Go Ihsan -
Dalam syariat Islam, pajak disebut dengan dharibah. Kata dharibah berasal dari akar
kata dharaba-yadhribu-dharban.
Ada banyak arti dari akar kata itu, di antaranya adalah mewajibkan, menetapkan,
menentukan, memukul, menerangkan, dan membebankan.
Menurut pakar fikih, Gazy Inayah, kata dharibah dalam syariat Islam berarti beban.
Diartikan demikian, katanya, karena dharibah atau pajak merupakan kewajiban lain yang
harus dikeluarkan seorang Muslim selain zakat. Namun, syariat Islam telah
menetapkan bahwa dharibah hanya dapat digunakan untuk kemaslahatan
umat Muslim. Tidak boleh dimanfaatkan untuk kepentingan yang melibatkan orang
non-Muslim.
Syariat Islam juga mengenal pembayaran yang mirip dengan dharibah, yaitu jizyah dan kharraj. Perbedaan ketiganya
terletak pada objek yang dikenakan beban. Dharibah adalah pajak yang dikenakan atas al-mal atau harta benda.
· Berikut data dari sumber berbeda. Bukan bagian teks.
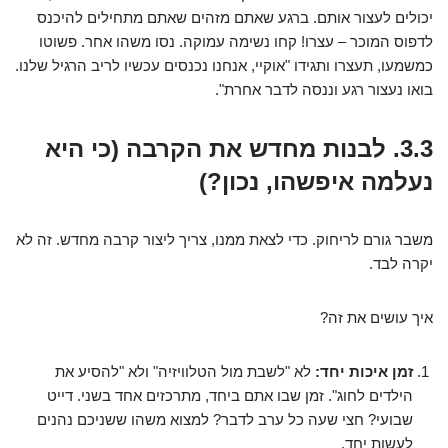
יכולים לעצור אותם. ברגע שאתם מזהים שאתם מתחילים להיכנס
לדפוס המוכר – עצרו! קחו נשימה עמוקה. נסו משהו אחר. פשוטו
כמשמעו, תעצרו ותגידו "אוקיי, אנחנו נכנסים עכשיו לריב הרגיל שלנו.
בואו נעצור רגע וננסה לדבר אחרת".
3.3. לבנות מחדש את הקרבה (כי היא
נעלמה איפשהו, נכון?)
משבר גורם לריחוק. כדי לצאת ממנו, צריך ליצור קרבה מחדש. זה לא
יקרה לבד.
איך עושים את זה?
זמן איכות יחד:
לא "לשבת מול הטלוויזיה" ולא "להסיע את
הילדים לחוג". זמן שבו אתם ביחד, מתרכזים אחד בשני. דייט
שבועי? חצי שעה כל ערב לדבר? למצוא משהו ששניכם נהנים
לעשות יחד.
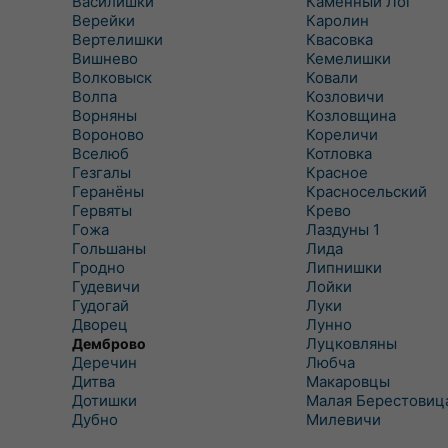
Василишки
Каменный Лог
Верейки
Каролин
Вертелишки
Квасовка
Вишнево
Кемелишки
Волковыск
Ковали
Волпа
Козловичи
Ворняны
Козловщина
Вороново
Кореличи
Вселюб
Котловка
Гезгалы
Красное
Геранёны
Красносельский
Гервяты
Крево
Гожа
Лаздуны 1
Гольшаны
Лида
Гродно
Липнишки
Гудевичи
Лойки
Гудогай
Луки
Дворец
Лунно
Луцковляны
Демброво
Деречин
Любча
Дитва
Макаровцы
Дотишки
Малая Берестовиц
Дубно
Милевичи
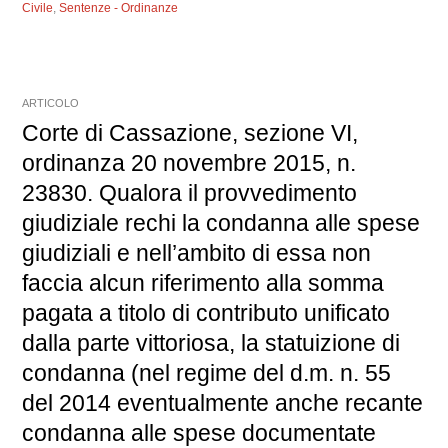
Civile
,
Sentenze - Ordinanze
ARTICOLO
Corte di Cassazione, sezione VI,
ordinanza 20 novembre 2015, n.
23830. Qualora il provvedimento
giudiziale rechi la condanna alle spese
giudiziali e nell’ambito di essa non
faccia alcun riferimento alla somma
pagata a titolo di contributo unificato
dalla parte vittoriosa, la statuizione di
condanna (nel regime del d.m. n. 55
del 2014 eventualmente anche recante
condanna alle spese documentate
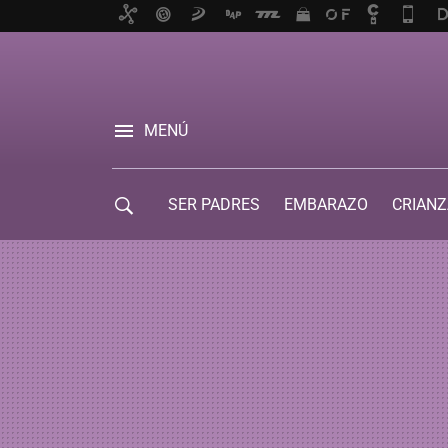
MENÚ
SER PADRES
EMBARAZO
CRIANZ
GUÍA DE SERVICIOS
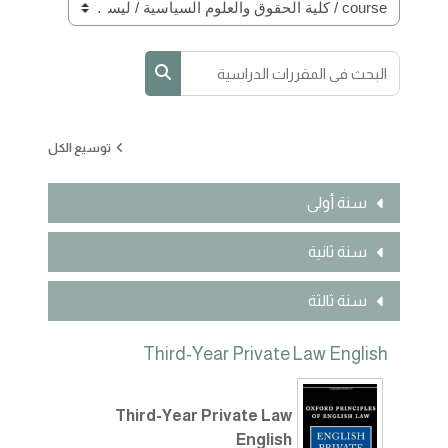
تصنيفات المقررات
البحث في المقررات الدراسية
البحث في المقررات الدراس
توسيع الكل
سنة أولى
سنة ثانية
سنة ثالثة
Third-Year Private Law English
Third-Year Private Law
English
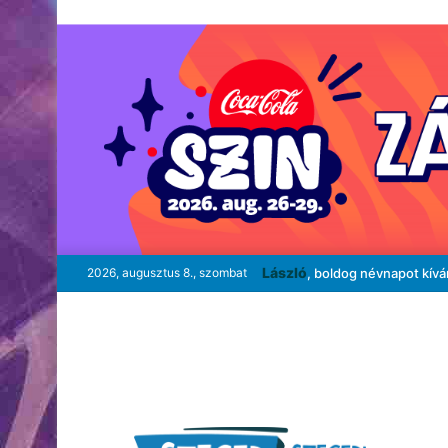
László
2026, augusztus 8., szombat
, boldog névnapot kív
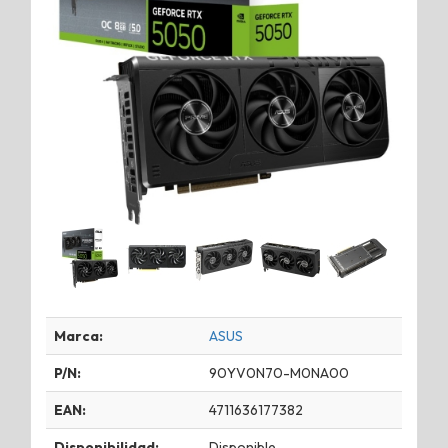
Marca:
ASUS
P/N:
90YV0N70-M0NA00
EAN:
4711636177382
Disponibilidad:
Disponible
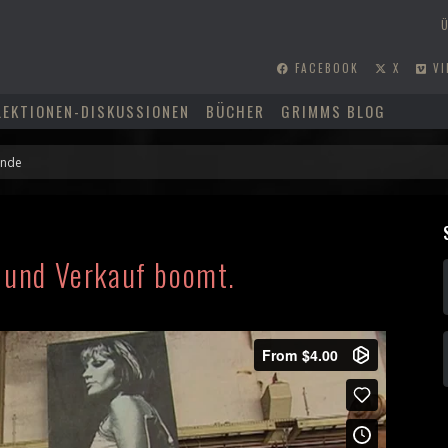
FACEBOOK
X
VI
LEKTIONEN-DISKUSSIONEN
BÜCHER
GRIMMS BLOG
- und Verkauf boomt.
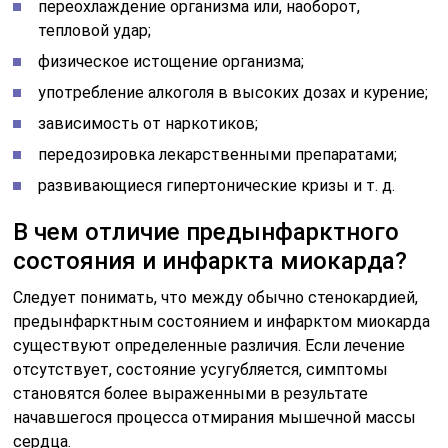
переохлаждение организма или, наоборот,
тепловой удар;
физическое истощение организма;
употребление алкоголя в высоких дозах и курение;
зависимость от наркотиков;
передозировка лекарственными препаратами;
развивающиеся гипертонические кризы и т. д.
В чем отличие предынфарктного
состояния и инфаркта миокарда?
Следует понимать, что между обычно стенокардией,
предынфарктным состоянием и инфарктом миокарда
существуют определенные различия. Если лечение
отсутствует, состояние усугубляется, симптомы
становятся более выраженными в результате
начавшегося процесса отмирания мышечной массы
сердца.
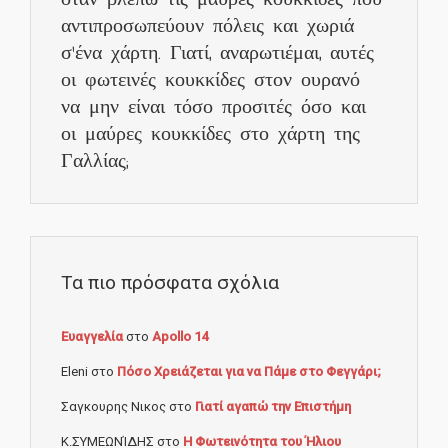
αντιπροσωπεύουν πόλεις και χωριά
σ'ένα χάρτη. Γιατί, αναρωτιέμαι, αυτές
οι φωτεινές κουκκίδες στον ουρανό
να μην είναι τόσο προσιτές όσο και
οι μαύρες κουκκίδες στο χάρτη της
Γαλλίας;
Τα πιο πρόσφατα σχόλια
Ευαγγελία
στο
Apollo 14
Eleni
στο
Πόσο Χρειάζεται για να Πάμε στο Φεγγάρι;
Σαγκουρης Νικος
στο
Γιατί αγαπώ την Επιστήμη
Κ.ΣΥΜΕΩΝΊΔΗΣ
στο
Η Φωτεινότητα του Ήλιου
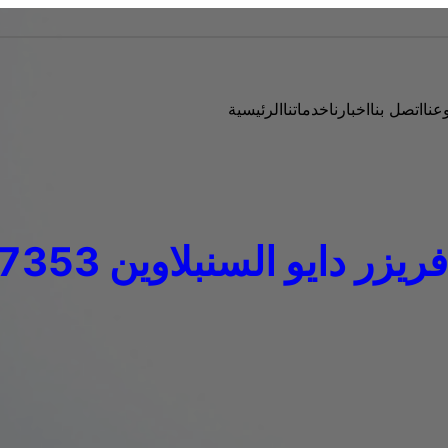
عنا
اتصل بنا
اخبارنا
خدماتنا
الرئيسية
 دايو السنبلاوين 01283377353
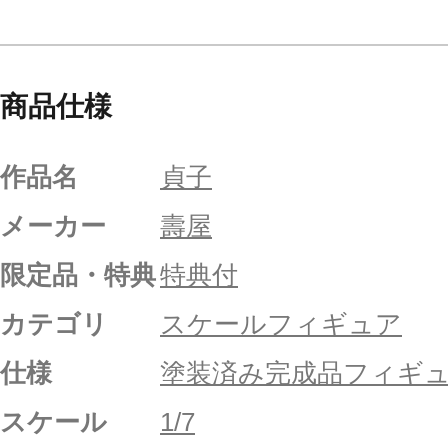
商品仕様
作品名
貞子
メーカー
壽屋
限定品・特典
特典付
カテゴリ
スケールフィギュア
仕様
塗装済み完成品フィギ
スケール
1/7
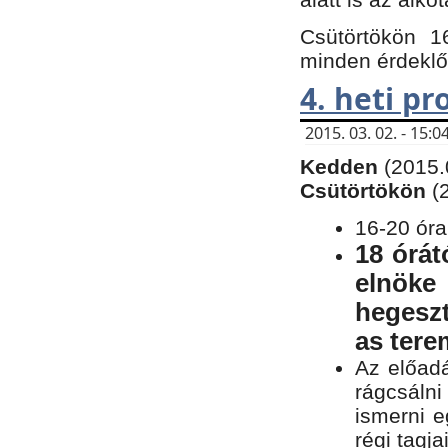
Csütörtökön 1
minden érdeklő
4. heti p
2015. 03. 02. - 15
Kedden
(2015.
Csütörtökön
(
16-20 óra
18 órát
elnöke
hegeszt
as ter
Az előad
rágcsálni
ismerni e
régi tagja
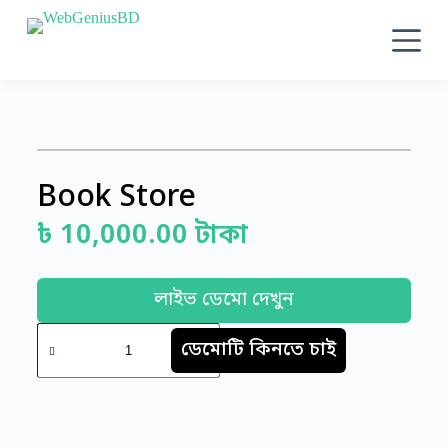
S
k
i
p
t
o
c
o
n
t
Book Store
e
n
৳
10,000.00
টাকা
t
লাইভ ডেমো দেখুন
ডেমোটি কিনতে চাই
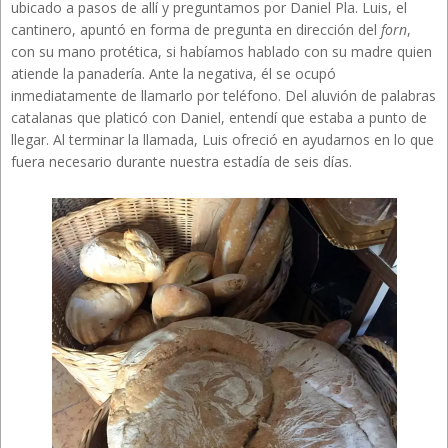
ubicado a pasos de allí y preguntamos por Daniel Pla. Luis, el
cantinero, apuntó en forma de pregunta en dirección del
forn
,
con su mano protética, si habíamos hablado con su madre quien
atiende la panadería. Ante la negativa, él se ocupó
inmediatamente de llamarlo por teléfono. Del aluvión de palabras
catalanas que platicó con Daniel, entendí que estaba a punto de
llegar. Al terminar la llamada, Luis ofreció en ayudarnos en lo que
fuera necesario durante nuestra estadía de seis días.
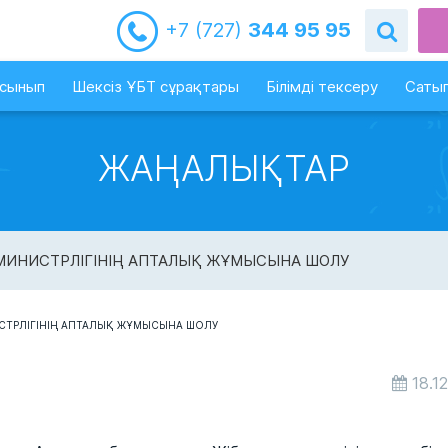
+7 (727)
344 95 95
-сынып
Шексіз ҰБТ сұрақтары
Білімді тексеру
Сатып
ЖАҢАЛЫҚТАР
 МИНИСТРЛІГІНІҢ АПТАЛЫҚ ЖҰМЫСЫНА ШОЛУ
18.1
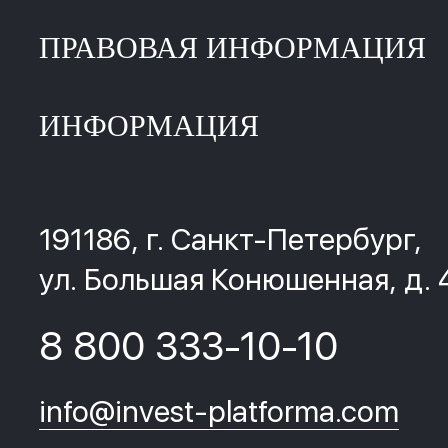
ПРАВОВАЯ ИНФОРМАЦИЯ
ИНФОРМАЦИЯ
191186, г. Санкт-Петербург,
ул. Большая Конюшенная, д. 
8 800 333-10-10
info@invest-platforma.com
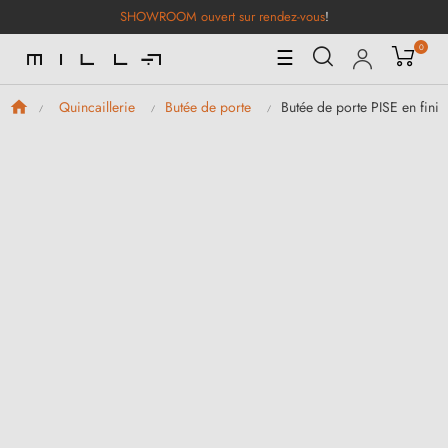
SHOWROOM ouvert sur rendez-vous
!
0
Basculer
☰
la
navigation
Butée de porte PISE en finit
Quincaillerie
Butée de porte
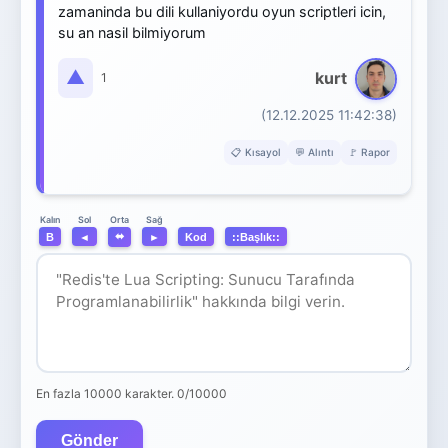
zamaninda bu dili kullaniyordu oyun scriptleri icin,
su an nasil bilmiyorum
▲
kurt
1
(12.12.2025 11:42:38)
📋 Kısayol
💬 Alıntı
🚩 Rapor
Orta
Kalın
Sol
Sağ
⬌
B
◄
►
Kod
::Başlık::
En fazla 10000 karakter.
0/10000
Gönder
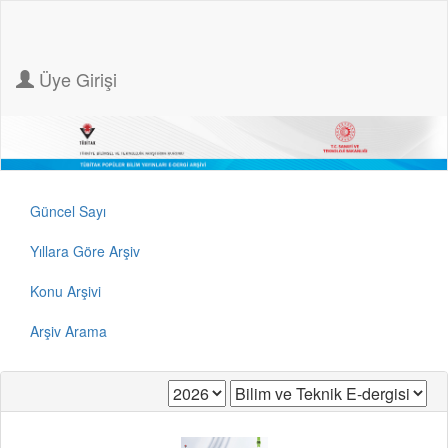
Üye Girişi
Güncel Sayı
Yıllara Göre Arşiv
Konu Arşivi
Arşiv Arama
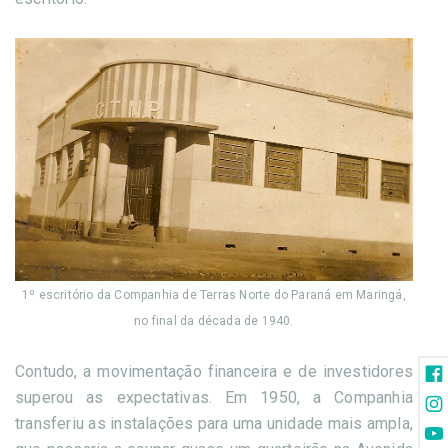
1º escritório da Companhia de Terras Norte do Paraná em Maringá,
no final da década de 1940.
Contudo, a movimentação financeira e de investidores
superou as expectativas. Em 1950, a Companhia
transferiu as instalações para uma unidade mais ampla,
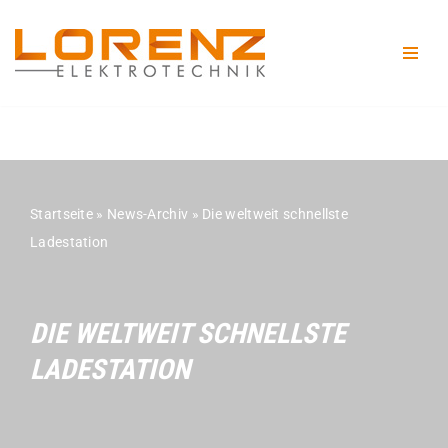
Zum
Inhalt
springen
Startseite
»
News-Archiv
»
Die weltweit schnellste
Ladestation
DIE WELTWEIT SCHNELLSTE
LADESTATION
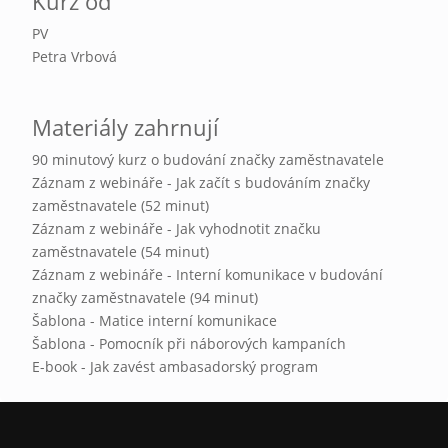
Kurz od
PV
Petra Vrbová
Materiály zahrnují
90 minutový kurz o budování značky zaměstnavatele
Záznam z webináře - Jak začít s budováním značky
zaměstnavatele (52 minut)
Záznam z webináře - Jak vyhodnotit značku
zaměstnavatele (54 minut)
Záznam z webináře - Interní komunikace v budování
značky zaměstnavatele (94 minut)
Šablona - Matice interní komunikace
Šablona - Pomocník při náborových kampaních
E-book - Jak zavést ambasadorský program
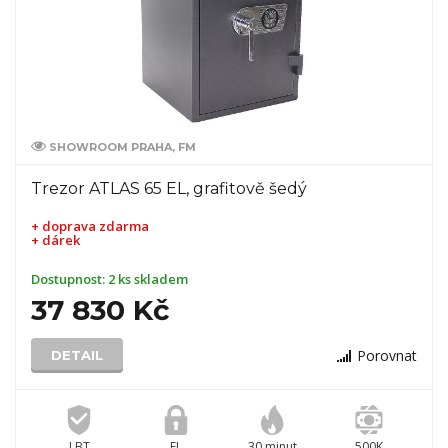
SHOWROOM PRAHA, FM
Trezor ATLAS 65 EL, grafitově šedý
+ doprava zdarma
+ dárek
Dostupnost:
2 ks skladem
37 830 Kč
Porovnat
DETAIL
I BT
EL
30 minut
500K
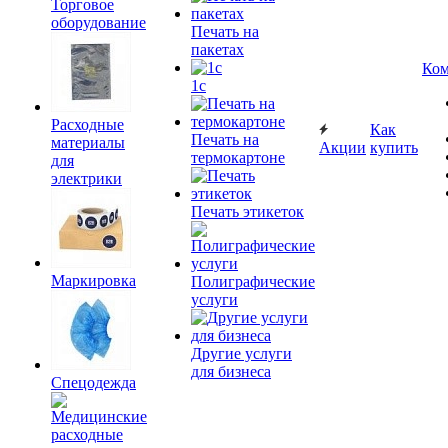
Торговое
оборудование
Печать на
пакетах
Ком
1c
Расходные
Как
Печать на
материалы
Акции
купить
термокартоне
для
электрики
Печать этикеток
Маркировка
Полиграфические
услуги
Другие услуги
для бизнеса
Спецодежда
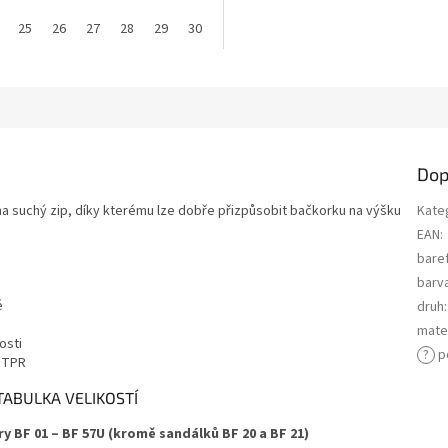
31
25
32
26
33
27
34
28
29
30
31
32
Dop
na suchý zip, díky kterému lze dobře přizpůsobit bačkorku na výšku
Kate
EAN
:
bare
barv
é
druh
:
mater
osti
?
p
m TPR
TABULKA VELIKOSTÍ
 BF 01 – BF 57U (kromě sandálků BF 20 a BF 21)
Sedangkan jizyah adalah pembayaran yang dibebankan kepada
orang non-Muslim untuk menjamin keselamatan jiwa yang bersangkutan. Adapun kharraj merupakan kewajiban
pembayaran atas tanah atau hasil bumi.
Lantas, apa definisi dharibah menurut syariat Islam? Abdul Qadim Zallum,
seperti dikutip Gusfahmi dalam Pajak Menurut Syariah, mendefinisikan dharibah sebagai harta yang
diwajibkan Allah Subhanahu wa Ta’ala kepada kaum Muslim untuk
membiayai berbagai kebutuhan dan pos-pos pengeluaran yang memang diwajibkan
atas mereka, ketika kondisi baitul mal tidak ada uang atau harta.
Berdasarkan definisi itu, Gusfahmi menyimpulkan ada lima
unsur dalam dharibah. Pertama, dharibah itu diwajibkan oleh
Allah Subhanahu wa Ta’ala kepada
umat Islam. Kedua, objeknya adalah harta benda. Ketiga, pelakunya terbatas
orang-orang Muslim yang kaya. Keempat, tujuannya untuk membiayai keperluan umat
Muslim saja. Dan kelima, diberlakukan dalam kondisi darurat.
Definisi Zallum itu juga menarik perhatian Gusfahmi untuk mengupasnya
lebih dalam. Katanya, berdasarkan penjelasan Zallum itu, dharibah bersifat
kondisional. Seorang penguasa baru boleh menarik dharibah ketika baitul mal
mengalami kekosongan uang. Dan setelah uang di baitul mal sudah banyak maka dharibah kembali tidak
diberlakukan.
Di samping itu, dharibah hanya diberlakukan bagi umat Muslim dan
digunakan untuk kepentingan umat Muslim, sebagai wujud jihad mereka untuk
mencegah datangnya bahaya yang lebih besar jika baitul mal kosong.
Atas dasar itulah, konsep dharibah punya perbedaan dengan konsep pajak
modern. Jika dharibah bersifat kondisional, pajak berlaku
secara berkelanjutan. Di samping itu, dharibah hanya dipungut dari orang-orang Islam
yang kaya sedangkan pajak diambil dari siapa saja tanpa membedakan agama.
Perbedaan lainnya, dharibah hanya dimanfaatkan untuk kemaslahatan
umat Islam, tetapi pajak digunakan untuk kepentingan umum. Dan, dharibah hanya dipungut untuk
memenuhi target yang telah ditentukan, dan setelah itu dharibah dihapuskan.
Sedangkan, pajak tidak mungkin dihapuskan.